I stayed like that all night long last night.

It wasn’t even like I went to sleep. It was more like someone flipped a switch and I went from awake to hell. I can’t move, not even a finger. I order my body to move, screaming inside of my head, but nothing responds except my eyes. My body isn’t mine anymore, but I’m trapped it in unable to make any motion or make a sound. And then it feels like any second something is going to hurt me, or I’ll close my eyes and open them to find something purely evil there staring back at me.

I’m there, I’m awake, but I’m surrounded by paranoia and weird shapes and voices everywhere. I can see my door, but I don’t want to look because there was something standing there. I always see murmuring hooded figures, tall and bent over. Sometimes there’s breathing, laughing, and faint words like someone is whispering in my ear over and over again. They talk and talk and I can never understand a thing. I understand how scared I am, though, and how desperate I am to be able to move even if just to hide myself under the covers. I’m alone.

I didn’t get any sleep. I just laid there scared for hours and hours– it felt like forever.
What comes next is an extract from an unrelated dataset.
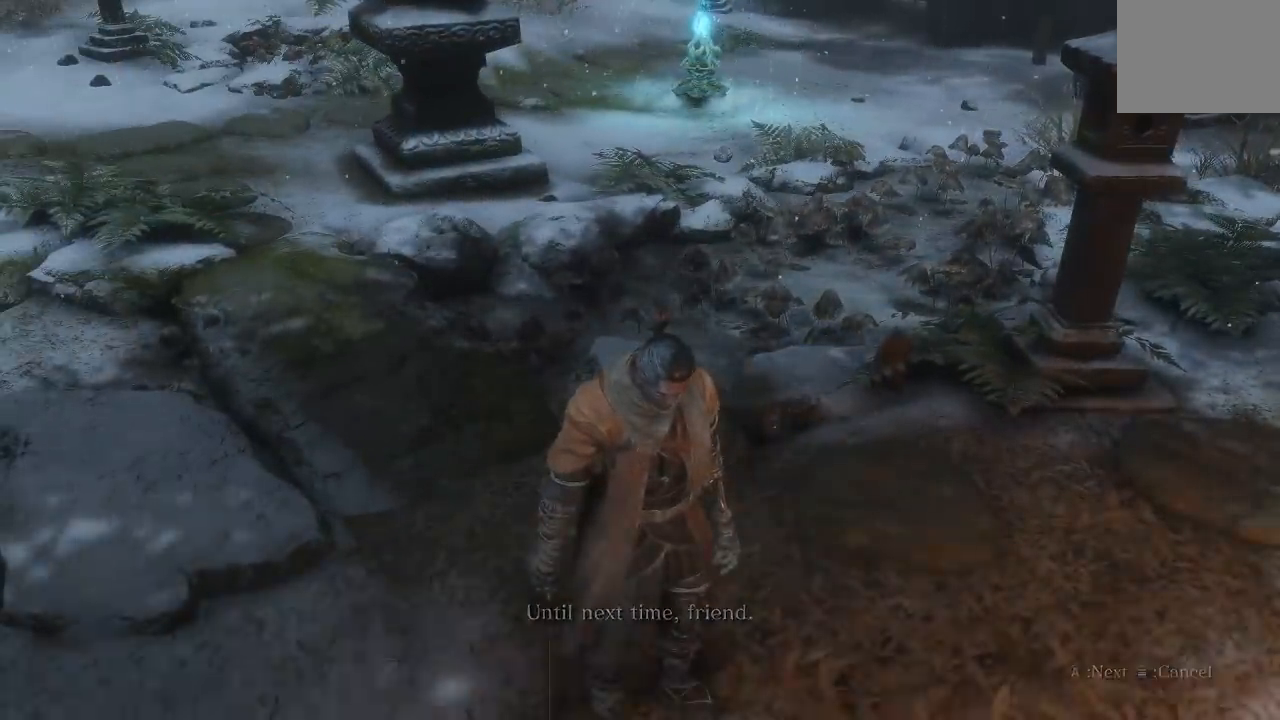
{"buttons": [], "left_stick": "up", "right_stick": "center", "events": [[67, "B", "up"]]}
And just like someone flipped the switch again, I was awake and it was day. When I got out of bed, I was so tired and worn out I almost fell right down when I stood. It was like the world was swaying around me and it felt like I was walking on something that bounced, or something that was breathing. My legs were made of jello. I couldn’t focus my eyes, just sway while I took a few steps forward until I gave up and went back down onto the bed. Finally, I slept for another hour. I felt like I had been up all night fighting and I was exhausted.

I’m miserable. I want someone to help me while there is still something left in me that can be helped. There comes a point when you sink so far down that you can’t get back out. I’m almost there. I always wonder what it is about me that makes me so undeserving of happiness.

I’m desperate for affection. I think I’m going to go insane soon if someone doesn’t just reach over and hug me. I need someone to confirm that I’m here and that I matter, that I’m important. I want someone to touch me so that I don’t feel disgusting and untouchable. There’s a million voices in my head screaming every second everything that’s wrong with me, but being held by someone is like being woken up from a nightmare, like someone finally removes the pillow from your face and you can breath fresh air again. That’s what it feels like in my head. It feels like the inside of my head is clogged and clouded, suffocating.

Sometimes I catch myself staring into mirrors thinking to myself, “I see you just this way, right now, like this. What does everyone else see?”

I try so hard to get people to love me, but they never do. I wonder why.